Lots of movies have a battle of wits between a physically powerful enemy and a more clever victim -- but what happens when the enemy has multiple personalities?  This is the set-up for Split, the latest movie from M. Night Shyamalan.

Few movies have ever given so little time to setting up the movie.  Teenager Casey (Anya Taylor-Joy) is at a party with fellow teens Claire (Haley Lu Richardson) and Marcia (Jessica Sula), who think Casey is weird and an outsider.  When they're getting ready to drive home, they're gassed and kidnapped by Kevin (James McAvoy).
The teens wake up, captives in some sort of underground building.  It turns out that Kevin has 23 personalities, ranging from the childing Hedwig, to the prim-and-proper Patricia, and the cleanliness-obsessed Dennis.  Kevin and his multiple selves let the girls know that they're being kept in anticipation of the emergence of a 24th personality, known as "the Beast."  Casey wants to turn the personalities against each other, while the other two teens want to overpower Kevin.  There are also meetings between Kevin and Karen Fletcher (Betty Buckley), Kevin's psychiatrist who thinks his personalities are a form of evolution; and flashbacks to when Casey was a little girl, hunting deer with her father and uncle.
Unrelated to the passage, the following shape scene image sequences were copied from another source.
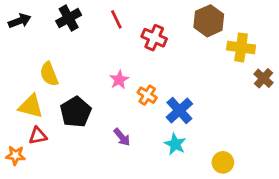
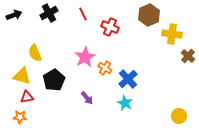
pink star: (119, 80) -> (85, 57), size x1.5
orange star: (15, 155) -> (20, 117), moved
yellow circle: (223, 162) -> (179, 116), moved

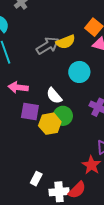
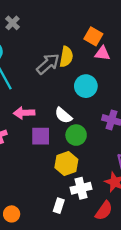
yellow semicircle: (66, 42) -> (66, 57), turned -48
yellow hexagon: (50, 124) -> (66, 164), moved
white cross: (59, 192) -> (81, 188), moved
Split works, to a point.  James McAvoy is quite good as the multi-faceted Kevin, making us not only believe in the multiple personalities but even that they can converse with each other and remain quite distinct from each other.  However, Anya Taylor-Joy spends almost the whole movie as a blank, emotionless character, making her a less-than-engaging protagonist.  The ending isn't wholly satisfying, and the Shyamalan "twist" is just that this movie is in the same cinematic universe as at least one of his other movies.  Split is uneven.